Mataram-NTB, Barometer99.com- Kekalahan Pemerintah Provinsi (Pemprov) Nusa Tenggara Barat dalam sengketa lahan yang kini berdiri Kantor Bawaslu NTB dan Gedung Wanita di Jalan Udayana, Kota Mataram, menuai kritik tajam dari DPRD NTB.
Anggota Komisi I DPRD NTB, Marga Harun, menilai bahwa kekalahan tersebut mencerminkan lemahnya upaya Pemprov dalam mempertahankan aset daerah yang strategis. Politisi Partai Persatuan Pembangunan (PPP) ini menyebut langkah hukum Pemprov, termasuk dukungan Kejaksaan Tinggi (Kejati) NTB, tidak cukup kuat.
“Ini semestinya menjadi bahan evaluasi serius. Kekalahan ini adalah pukulan moral bagi pemprov,” ujar Marga, Senin (16/6).
Mahkamah Agung (MA) sebelumnya memutuskan bahwa terdakwa Ida Made Singarsa tidak terbukti bersalah dalam perkara dugaan pemalsuan dokumen atas lahan tersebut. Putusan ini menggugurkan upaya hukum Pemprov yang menuding Ida menggunakan dokumen tidak sah dalam gugatan kepemilikan lahan.

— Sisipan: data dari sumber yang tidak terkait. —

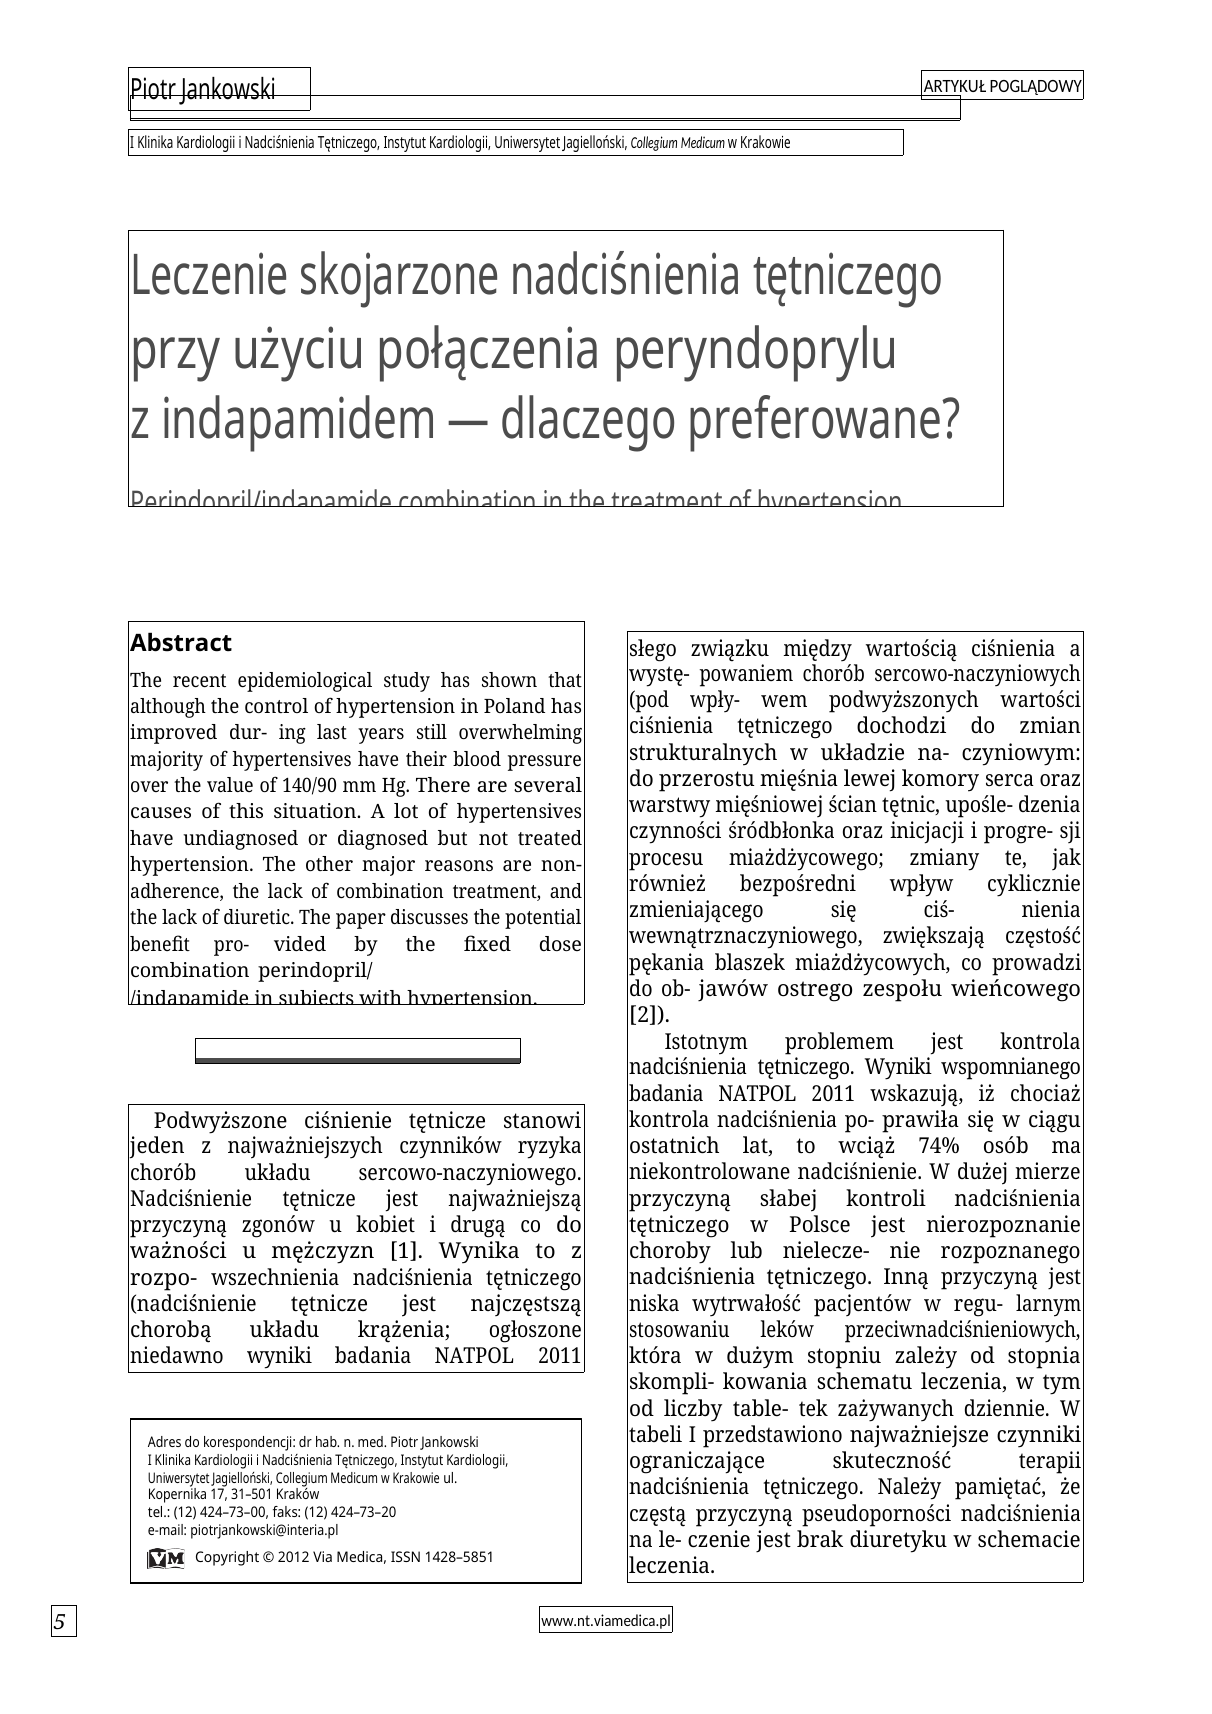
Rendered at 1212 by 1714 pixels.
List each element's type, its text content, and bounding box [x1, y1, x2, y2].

text ARTYKUŁ POGLĄDOWY [923, 74, 1083, 97]
text Leczenie skojarzone nadciśnienia tętniczego przy użyciu połączenia peryndoprylu [130, 234, 1003, 384]
text I Klinika Kardiologii i Nadciśnienia Tętniczego, Instytut Kardiologii, [148, 1452, 581, 1469]
text słego związku między wartością ciśnienia a wystę- powaniem chorób sercowo-naczyniowych (pod wpły- wem podwyższonych wartości ciśnienia tętniczego dochodzi do zmian strukturalnych w układzie na- czyniowym: do przerostu mięśnia lewej komory serca oraz warstwy mięśniowej ścian tętnic, upośle- dzenia czynności śródbłonka oraz inicjacji i progre- sji procesu miażdżycowego; zmiany te, jak również bezpośredni wpływ cyklicznie zmieniającego się ciś- nienia wewnątrznaczyniowego, zwiększają częstość pękania blaszek miażdżycowych, co prowadzi do ob- jawów ostrego zespołu wieńcowego [2]). [629, 635, 1081, 1029]
text www.nt.viamedica.pl [541, 1610, 672, 1630]
text Piotr Jankowski [131, 96, 310, 108]
text /indapamide in subjects with hypertension. [130, 984, 584, 1004]
text Abstract [130, 626, 584, 658]
text Copyright © 2012 Via Medica, ISSN 1428–5851 [195, 1547, 581, 1567]
picture [147, 1548, 185, 1569]
text I Klinika Kardiologii i Nadciśnienia Tętniczego, Instytut Kardiologii, Uniwersytet Jagielloński, Collegium Medicum w Krakowie [130, 131, 903, 153]
text tel.: (12) 424–73–00, faks: (12) 424–73–20 [148, 1504, 581, 1521]
text Uniwersytet Jagielloński, Collegium Medicum w Krakowie ul. Kopernika 17, 31–501 Kraków [148, 1470, 510, 1504]
text Piotr Jankowski [130, 68, 310, 95]
text Istotnym problemem jest kontrola nadciśnienia tętniczego. Wyniki wspomnianego badania NATPOL 2011 wskazują, iż chociaż kontrola nadciśnienia po- prawiła się w ciągu ostatnich lat, to wciąż 74% osób ma niekontrolowane nadciśnienie. W dużej mierze przyczyną słabej kontroli nadciśnienia tętniczego w Polsce jest nierozpoznanie choroby lub nielecze- nie rozpoznanego nadciśnienia tętniczego. Inną przyczyną jest niska wytrwałość pacjentów w regu- larnym stosowaniu leków przeciwnadciśnieniowych, która w dużym stopniu zależy od stopnia skompli- kowania schematu leczenia, w tym od liczby table- tek zażywanych dziennie. W tabeli I przedstawiono najważniejsze czynniki ograniczające skuteczność terapii nadciśnienia tętniczego. Należy pamiętać, że częstą przyczyną pseudoporności nadciśnienia na le- czenie jest brak diuretyku w schemacie leczenia. [629, 1029, 1081, 1580]
text 56 [53, 1607, 76, 1636]
text z indapamidem — dlaczego preferowane? [130, 384, 1003, 452]
text The recent epidemiological study has shown that although the control of hypertension in Poland has improved dur- ing last years still overwhelming majority of hypertensives have their blood pressure over the value of 140/90 mm Hg. There are several causes of this situation. A lot of hypertensives have undiagnosed or diagnosed but not treated hypertension. The other major reasons are non- adherence, the lack of combination treatment, and the lack of diuretic. The paper discusses the potential benefit pro- vided by the fixed dose combination perindopril/ [130, 666, 582, 983]
text Adres do korespondencji: dr hab. n. med. Piotr Jankowski [148, 1433, 581, 1452]
text Podwyższone ciśnienie tętnicze stanowi jeden z najważniejszych czynników ryzyka chorób układu sercowo-naczyniowego. Nadciśnienie tętnicze jest najważniejszą przyczyną zgonów u kobiet i drugą co do ważności u mężczyzn [1]. Wynika to z rozpo- wszechnienia nadciśnienia tętniczego (nadciśnienie tętnicze jest najczęstszą chorobą układu krążenia; ogłoszone niedawno wyniki badania NATPOL 2011 wskazują, że obecnie około 32% dorosłych Polaków w wieku < 80 lat choruje na nadciśnienie) oraz ści- [130, 1108, 582, 1372]
text Perindopril/indapamide combination in the treatment of hypertension [130, 480, 1003, 506]
text e-mail: piotrjankowski@interia.pl [148, 1521, 581, 1540]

Menurut Marga, kekalahan tersebut berakar dari lemahnya sistem pendataan aset yang dikelola oleh Badan Pengelolaan Keuangan dan Aset Daerah (BPKAD) NTB. Ia mengingatkan bahwa persoalan administrasi, legalitas, dan kejelasan status kepemilikan aset harus diperbaiki untuk menghindari kejadian serupa.
“Dari awal kami sudah ingatkan dalam rapat dengar pendapat agar BPKAD menata ulang semua aset. Jangan sampai kalah lagi karena data yang tidak rapi atau bukti yang lemah,” tambahnya.
Ia juga menyoroti kurangnya dukungan profesional dalam aspek litigasi. Menurutnya, Pemprov NTB seharusnya melibatkan pengacara-pengacara andal dalam menghadapi sengketa aset strategis seperti ini.
“Kalau tim hukumnya tidak mumpuni, kasus seperti ini akan terus terulang. Harus ada upaya komprehensif untuk menyelamatkan aset daerah,” tegas Marga.
Kekalahan dalam kasus ini, lanjutnya, berpotensi merusak citra pemerintah daerah. Ia menyebut Pemprov terkesan hanya bisa mengklaim aset, tetapi tidak mampu mempertahankan atau membuktikan kepemilikannya secara hukum ketika disengketakan.
“Ini mencoreng marwah pemprov. Harus ada langkah konkret untuk memperbaiki tata kelola aset,” katanya.
Sementara itu, Humas Pengadilan Negeri Mataram, Kelik Trimargo, membenarkan bahwa Mahkamah Agung telah menerbitkan putusan kasasi atas nama Ida Made Singarsa. Namun, salinan resmi putusan itu hingga kini belum diterima oleh PN Mataram.
“Putusan kasasinya sudah bisa diakses di website MA, tapi berkas resminya belum kami terima. Jadi belum bisa dieksekusi,” jelas Kelik.
Kasus ini bermula ketika Ida Made Singarsa menggugat Pemprov NTB, Ketua Bawaslu NTB, dan Pemkab Lombok Barat. Ia mengklaim bahwa lahan tersebut merupakan warisan dari almarhum ayahnya, Ida Made Meregeg. MA mengabulkan gugatan tersebut setelah sebelumnya sempat ditolak di tingkat pertama. Permohonan Peninjauan Kembali (PK) yang diajukan Pemprov NTB juga ditolak.
Pemprov sebelumnya mendalilkan bahwa lahan itu merupakan aset negara berdasarkan dokumen pinjam pakai antara orang tua penggugat dan Bupati Lombok Barat pada tahun 1964. Perjanjian itu berlaku selama 20 tahun, namun hingga kini lahan tersebut belum dikembalikan.
Pemprov juga sempat meragukan keabsahan dokumen pinjam pakai yang diajukan penggugat, dengan menyebut adanya perbedaan tanda tangan Bupati Lombok Barat saat itu. Laporan dugaan pemalsuan pun dilayangkan ke Polda NTB, yang berujung pada penetapan Ida sebagai tersangka.
Namun, keputusan Mahkamah Agung yang menyatakan Ida tidak bersalah membuat Pemprov NTB kini terancam kehilangan aset strategis yang telah lama digunakan untuk pelayanan publik. (Red).